■ **Task item**
Your reply should repeat all records verbatim and contain no images.

■ **Task material**
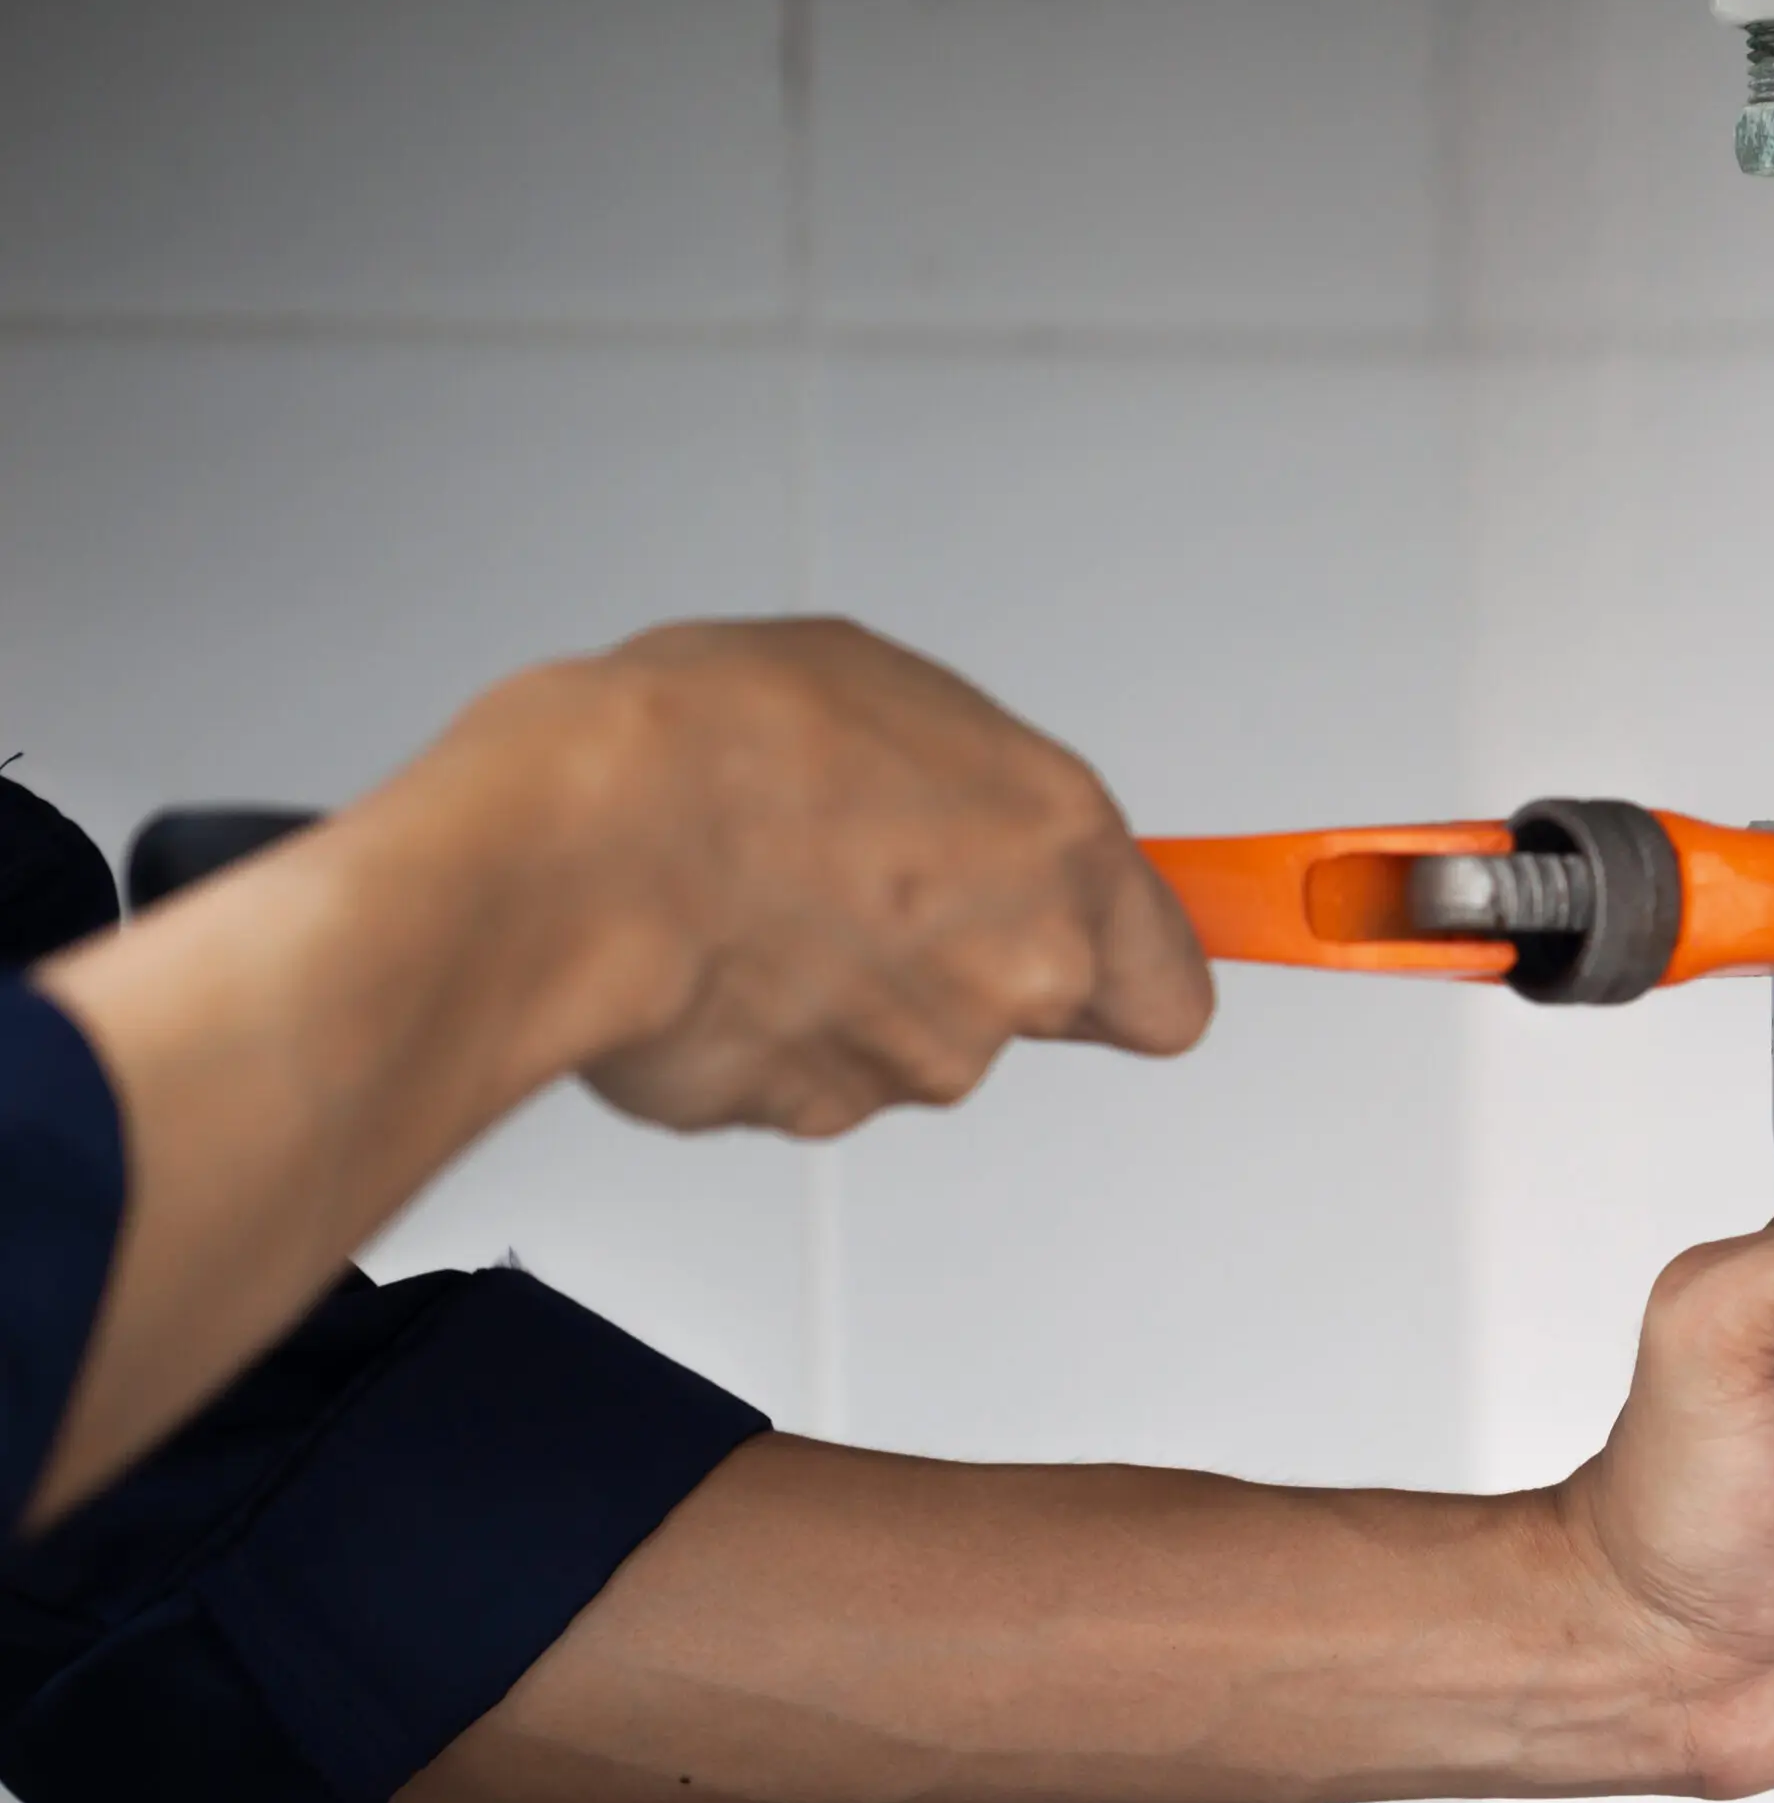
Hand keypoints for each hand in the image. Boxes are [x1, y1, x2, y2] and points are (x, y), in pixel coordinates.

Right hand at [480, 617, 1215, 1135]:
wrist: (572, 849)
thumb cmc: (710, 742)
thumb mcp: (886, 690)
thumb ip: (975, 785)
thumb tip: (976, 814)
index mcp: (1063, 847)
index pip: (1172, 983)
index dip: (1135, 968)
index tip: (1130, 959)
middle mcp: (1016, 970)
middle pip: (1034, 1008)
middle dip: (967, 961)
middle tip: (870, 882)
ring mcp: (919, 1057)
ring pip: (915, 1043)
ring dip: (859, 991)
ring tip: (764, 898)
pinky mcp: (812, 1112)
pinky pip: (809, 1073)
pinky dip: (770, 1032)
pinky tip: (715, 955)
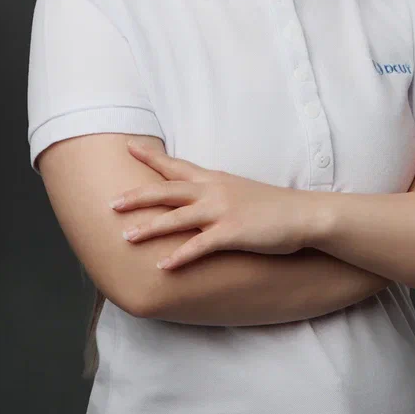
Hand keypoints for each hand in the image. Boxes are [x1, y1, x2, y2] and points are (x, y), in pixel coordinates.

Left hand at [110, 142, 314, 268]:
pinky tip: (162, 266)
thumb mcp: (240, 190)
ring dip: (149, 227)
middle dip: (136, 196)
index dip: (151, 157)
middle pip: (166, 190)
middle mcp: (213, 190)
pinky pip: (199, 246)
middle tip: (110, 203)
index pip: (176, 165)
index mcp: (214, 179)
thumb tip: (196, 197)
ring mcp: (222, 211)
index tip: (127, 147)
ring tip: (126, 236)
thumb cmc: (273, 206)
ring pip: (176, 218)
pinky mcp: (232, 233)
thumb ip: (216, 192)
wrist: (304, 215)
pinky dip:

■ **Task response**
Hand keypoints for each hand in the image. Boxes are [x1, y1, x2, y2] and points are (x, y), in pixel coordinates.

Right hand at [480, 617, 1215, 1135]:
wrist: (572, 849)
thumb cmc: (710, 742)
thumb mcp: (886, 690)
thumb ip: (975, 785)
thumb tip: (976, 814)
index mcp: (1063, 847)
index pip: (1172, 983)
index dip: (1135, 968)
index tip: (1130, 959)
middle mcp: (1016, 970)
middle pip: (1034, 1008)
middle dip: (967, 961)
middle tip: (870, 882)
ring mcp: (919, 1057)
ring pip: (915, 1043)
ring dip: (859, 991)
ring tip: (764, 898)
pinky mcp: (812, 1112)
pinky pip: (809, 1073)
pinky dip: (770, 1032)
pinky tip: (715, 955)
Hand keypoints for each hand in the image. Boxes are [x1, y1, x2, y2] and points are (x, y), in pixel coordinates.

Left hand at [110, 142, 314, 268]:
pinky tip: (162, 266)
thumb mcp: (240, 190)
ring dip: (149, 227)
middle dip: (136, 196)
index dip: (151, 157)
middle pip: (166, 190)
middle mcp: (213, 190)
pinky pip: (199, 246)
middle tip: (110, 203)
index pip: (176, 165)
index mcp: (214, 179)
thumb tip: (196, 197)
ring mcp: (222, 211)
index tip: (127, 147)
ring tip: (126, 236)
thumb cmc: (273, 206)
ring pip: (176, 218)
pinky mcp: (232, 233)
thumb ip: (216, 192)
wrist: (304, 215)
pinky dip:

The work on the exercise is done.